** THE DATA **
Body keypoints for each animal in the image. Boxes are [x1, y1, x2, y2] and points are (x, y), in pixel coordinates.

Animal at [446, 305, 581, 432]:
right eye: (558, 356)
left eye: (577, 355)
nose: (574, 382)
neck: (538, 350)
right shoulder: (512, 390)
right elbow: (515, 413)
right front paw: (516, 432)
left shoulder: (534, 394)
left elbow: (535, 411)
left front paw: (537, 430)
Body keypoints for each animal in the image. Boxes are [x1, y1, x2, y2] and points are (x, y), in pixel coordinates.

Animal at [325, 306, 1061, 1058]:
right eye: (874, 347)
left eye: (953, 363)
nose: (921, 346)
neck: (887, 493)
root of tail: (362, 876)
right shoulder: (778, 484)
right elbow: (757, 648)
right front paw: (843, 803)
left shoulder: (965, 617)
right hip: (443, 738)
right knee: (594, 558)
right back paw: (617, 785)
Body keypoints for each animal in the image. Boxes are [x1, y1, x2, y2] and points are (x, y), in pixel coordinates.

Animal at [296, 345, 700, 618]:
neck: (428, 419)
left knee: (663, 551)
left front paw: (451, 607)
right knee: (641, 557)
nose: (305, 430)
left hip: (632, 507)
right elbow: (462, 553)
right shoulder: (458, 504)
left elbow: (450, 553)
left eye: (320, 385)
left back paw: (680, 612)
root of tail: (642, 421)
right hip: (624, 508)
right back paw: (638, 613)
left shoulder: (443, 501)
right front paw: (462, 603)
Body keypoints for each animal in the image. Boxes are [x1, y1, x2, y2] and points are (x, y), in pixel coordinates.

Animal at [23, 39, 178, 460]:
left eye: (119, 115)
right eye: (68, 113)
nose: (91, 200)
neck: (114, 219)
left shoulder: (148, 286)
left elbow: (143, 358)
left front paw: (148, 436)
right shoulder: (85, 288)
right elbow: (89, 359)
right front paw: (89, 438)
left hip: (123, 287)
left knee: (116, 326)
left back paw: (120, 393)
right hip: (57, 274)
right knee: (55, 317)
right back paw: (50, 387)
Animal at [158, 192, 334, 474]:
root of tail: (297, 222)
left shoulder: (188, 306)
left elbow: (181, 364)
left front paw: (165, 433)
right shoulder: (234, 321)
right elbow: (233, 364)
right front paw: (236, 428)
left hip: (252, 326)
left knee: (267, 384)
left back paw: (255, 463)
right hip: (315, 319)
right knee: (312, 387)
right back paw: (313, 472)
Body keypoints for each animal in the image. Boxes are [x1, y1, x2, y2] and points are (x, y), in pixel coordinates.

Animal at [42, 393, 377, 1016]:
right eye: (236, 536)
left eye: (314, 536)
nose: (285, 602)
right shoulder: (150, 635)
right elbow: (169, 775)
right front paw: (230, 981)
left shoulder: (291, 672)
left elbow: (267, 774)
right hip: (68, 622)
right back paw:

** ACTIVITY **
Retype every record above exactly as written.

** EXERCISE SOLUTION **
Body keypoints for each animal in the image. Boxes are [x1, y1, x2, y2] and points are (x, y), in pixel coordinates.

Animal at [446, 305, 581, 432]:
right eye: (558, 356)
left eye: (577, 355)
nose: (574, 382)
neck: (538, 350)
right shoulder: (512, 390)
right elbow: (515, 413)
right front paw: (516, 432)
left shoulder: (534, 394)
left elbow: (535, 411)
left front paw: (537, 430)
Body keypoints for each animal in the image. Boxes are [x1, y1, x2, y2] and points are (x, y), in pixel coordinates.

Animal at [325, 306, 1061, 1058]:
right eye: (874, 347)
left eye: (953, 363)
nose: (921, 346)
neck: (887, 493)
root of tail: (362, 876)
right shoulder: (778, 484)
right elbow: (757, 648)
right front paw: (843, 803)
left shoulder: (965, 617)
right hip: (443, 738)
right knee: (594, 558)
right back paw: (617, 785)
Body keypoints for each animal in the image. Boxes are [x1, y1, x2, y2] and points are (x, y), in pixel coordinates.

Animal at [296, 345, 700, 618]:
neck: (428, 419)
left knee: (663, 551)
left front paw: (451, 607)
right knee: (641, 557)
nose: (305, 430)
left hip: (632, 507)
right elbow: (462, 553)
right shoulder: (458, 504)
left elbow: (450, 553)
left eye: (320, 385)
left back paw: (680, 612)
root of tail: (642, 421)
right hip: (624, 508)
right back paw: (638, 613)
left shoulder: (443, 501)
right front paw: (462, 603)
Body keypoints for each animal in the image. Boxes are [x1, y1, x2, y2] and points are (x, y), in pixel coordinates.

Animal at [23, 39, 178, 460]:
left eye: (119, 115)
right eye: (68, 113)
nose: (91, 200)
neck: (114, 219)
left shoulder: (148, 286)
left elbow: (143, 358)
left front paw: (148, 436)
right shoulder: (85, 288)
right elbow: (89, 359)
right front paw: (89, 438)
left hip: (123, 287)
left knee: (116, 326)
left back paw: (120, 393)
right hip: (57, 274)
right knee: (55, 317)
right back paw: (50, 387)
Animal at [158, 192, 334, 474]:
root of tail: (297, 222)
left shoulder: (188, 306)
left elbow: (181, 364)
left front paw: (165, 433)
right shoulder: (234, 321)
right elbow: (233, 364)
right front paw: (236, 428)
left hip: (252, 326)
left knee: (267, 384)
left back paw: (255, 463)
right hip: (315, 319)
right knee: (312, 387)
right back paw: (313, 472)
Body keypoints for each animal in the image. Boxes are [x1, y1, x2, y2] and points are (x, y), in pixel coordinates.

Animal at [42, 393, 377, 1016]:
right eye: (236, 536)
left eye: (314, 536)
nose: (285, 602)
right shoulder: (150, 635)
right elbow: (169, 775)
right front paw: (230, 981)
left shoulder: (291, 672)
left elbow: (267, 774)
right hip: (68, 622)
right back paw:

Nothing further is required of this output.